The environment has become such that a cyberattack on an organization is inevitable more than anything else. David Kennedy though (a hacker who has worked for the NSA) holds the opinion that people and organizations alike can take steps to make sure that they have the best chance of surviving a cyberattack without any loss of data or infrastructure.
According to David, a TV Show by the name of Mr Robot portrays a hacker pretty accurately in terms of what the hacker can and cannot do. Generally speaking though, a hacker with enough skills should have no trouble in hacking someone’s phone or getting classified access to a giant corporation’s data centre.
Here are the five tips that you should follow in order to keep your private and business life as secure as possible from hackers and other cybercriminals.
Privacyend talks about the tips below more extensively and so check it out if you want to go more in-depth.
Use Two-Factor Authentication Already
And you have to use it everywhere. Or more like, any account or service that you value should have two-factor authentication enabled. Some of the services and apps that you should definitely protect with the two-step verification method are Facebook, Twitter and any banking system that you may use. The good news is that almost all sensitive services and apps offer two-factor authentication.
Such extra security features are heaven-sent for people who want a good night’s sleep knowing that they do not have to worry about someone taking over their important accounts just because they have the right password. So how do you know if the service you want to enable two-factor authentication on actually supports two-factor authentication?
Well, the process is simple enough. All you have to do is log in to your account and then go to the Settings menu. From there you should be able to see an option for it if your service offers it.
If there is such an option, enable that option.
Once you do, the service will always ask you for additional pieces of credentials apart from the correct username and password. Most services and apps that offer two-factor authentication will usually not only register the machine you use to access your account but also send you a text message on that same system in order to verify if it is indeed you who has input the right username and password combination.

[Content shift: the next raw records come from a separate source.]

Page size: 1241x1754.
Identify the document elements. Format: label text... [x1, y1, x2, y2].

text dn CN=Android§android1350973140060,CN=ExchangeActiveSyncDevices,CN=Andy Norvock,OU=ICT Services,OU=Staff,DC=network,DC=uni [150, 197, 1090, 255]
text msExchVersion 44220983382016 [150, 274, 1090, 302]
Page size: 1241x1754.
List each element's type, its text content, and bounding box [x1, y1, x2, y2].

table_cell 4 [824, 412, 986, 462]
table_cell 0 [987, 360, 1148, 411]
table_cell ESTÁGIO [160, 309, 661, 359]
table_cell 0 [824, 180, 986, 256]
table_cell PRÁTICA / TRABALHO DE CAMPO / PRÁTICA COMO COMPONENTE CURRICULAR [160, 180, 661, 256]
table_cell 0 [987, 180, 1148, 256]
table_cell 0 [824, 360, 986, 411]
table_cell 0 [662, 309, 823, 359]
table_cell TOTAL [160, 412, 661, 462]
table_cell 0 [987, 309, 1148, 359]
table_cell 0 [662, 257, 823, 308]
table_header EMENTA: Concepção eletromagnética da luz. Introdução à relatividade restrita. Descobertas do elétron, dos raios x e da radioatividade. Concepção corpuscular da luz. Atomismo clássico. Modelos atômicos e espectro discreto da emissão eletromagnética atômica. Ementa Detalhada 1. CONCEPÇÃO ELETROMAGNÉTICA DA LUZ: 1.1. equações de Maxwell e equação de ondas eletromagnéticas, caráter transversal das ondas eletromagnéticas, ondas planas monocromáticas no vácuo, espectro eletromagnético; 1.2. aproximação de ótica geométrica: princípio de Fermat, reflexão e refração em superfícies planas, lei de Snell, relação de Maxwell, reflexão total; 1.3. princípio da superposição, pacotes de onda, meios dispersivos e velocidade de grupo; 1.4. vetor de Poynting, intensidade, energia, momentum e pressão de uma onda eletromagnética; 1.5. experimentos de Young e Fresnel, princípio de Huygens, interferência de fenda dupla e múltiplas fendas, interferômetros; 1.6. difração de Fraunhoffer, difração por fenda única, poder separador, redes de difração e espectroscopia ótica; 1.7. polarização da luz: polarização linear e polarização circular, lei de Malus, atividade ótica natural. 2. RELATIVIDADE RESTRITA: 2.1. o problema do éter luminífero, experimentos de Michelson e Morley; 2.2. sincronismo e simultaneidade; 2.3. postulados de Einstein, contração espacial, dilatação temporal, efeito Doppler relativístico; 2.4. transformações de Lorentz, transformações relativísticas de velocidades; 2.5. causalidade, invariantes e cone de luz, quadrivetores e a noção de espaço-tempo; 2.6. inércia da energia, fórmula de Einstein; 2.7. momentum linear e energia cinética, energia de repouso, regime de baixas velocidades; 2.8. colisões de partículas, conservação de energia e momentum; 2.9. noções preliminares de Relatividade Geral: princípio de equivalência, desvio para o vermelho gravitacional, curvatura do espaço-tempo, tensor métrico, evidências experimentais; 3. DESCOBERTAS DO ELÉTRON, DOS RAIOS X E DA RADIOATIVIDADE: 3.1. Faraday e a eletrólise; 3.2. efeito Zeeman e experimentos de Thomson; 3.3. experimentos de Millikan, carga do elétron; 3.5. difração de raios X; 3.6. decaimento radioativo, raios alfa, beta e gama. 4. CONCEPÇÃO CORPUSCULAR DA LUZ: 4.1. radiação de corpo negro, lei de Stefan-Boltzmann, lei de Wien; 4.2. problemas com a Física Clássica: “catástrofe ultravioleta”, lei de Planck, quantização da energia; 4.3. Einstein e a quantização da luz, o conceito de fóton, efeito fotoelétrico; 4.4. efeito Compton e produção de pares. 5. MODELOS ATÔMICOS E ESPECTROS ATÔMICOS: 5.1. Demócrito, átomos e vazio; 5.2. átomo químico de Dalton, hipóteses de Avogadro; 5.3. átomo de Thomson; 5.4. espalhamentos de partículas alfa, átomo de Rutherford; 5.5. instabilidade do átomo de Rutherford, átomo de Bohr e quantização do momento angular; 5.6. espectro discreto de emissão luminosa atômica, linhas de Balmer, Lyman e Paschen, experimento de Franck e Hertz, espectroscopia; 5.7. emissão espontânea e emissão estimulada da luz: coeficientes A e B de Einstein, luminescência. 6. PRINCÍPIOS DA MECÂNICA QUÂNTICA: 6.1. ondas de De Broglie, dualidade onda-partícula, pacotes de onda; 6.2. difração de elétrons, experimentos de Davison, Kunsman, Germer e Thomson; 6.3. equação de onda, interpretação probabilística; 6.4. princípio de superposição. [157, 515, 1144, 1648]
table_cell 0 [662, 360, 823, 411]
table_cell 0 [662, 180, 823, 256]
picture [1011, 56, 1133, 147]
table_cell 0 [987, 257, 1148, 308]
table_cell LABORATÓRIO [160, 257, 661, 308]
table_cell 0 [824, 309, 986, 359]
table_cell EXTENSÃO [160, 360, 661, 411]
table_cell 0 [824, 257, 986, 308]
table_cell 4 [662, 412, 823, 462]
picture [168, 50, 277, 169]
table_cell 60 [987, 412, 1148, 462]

Using two-factor authentication is the most important step you can take to secure yourself as even if a hacker gets your username and password, he/she will still need your smartphone device to hack your account.
Use a Password Manager
We have replaced the old and boring advice of using different usernames and passwords for different apps and services for the simple reason that it is no longer sustainable to do that.
If you are an average internet user you probably have dozens of passwords and accounts.
So it doesn’t make sense to memorize them all. What do you do instead?
Use a password manager. And then use that password manager to have different passwords and usernames for all other accounts, services, and apps that you use online.
Always Have the Latest Updates
While it is not true for the entertainment industry, when it comes to cybersecurity, the latest is the greatest. So make sure you have the latest updates for all your stuff. You need to keep up appearances when it comes to security patches. All apps can now auto-update themselves in one way or another. Just make sure you never turn off this feature.
Don’t Use Social Media Without Caution
Exercise caution while putting out information about yourself. Hackers can do lots of bad things if they know your daily routine or your likes/dislikes.
Guard Your Personal Information
Perhaps the most important step is not to give out information such as credit card numbers, social security numbers to anyone that you don’t know. This includes any email or text messages you get from official-sounding senders.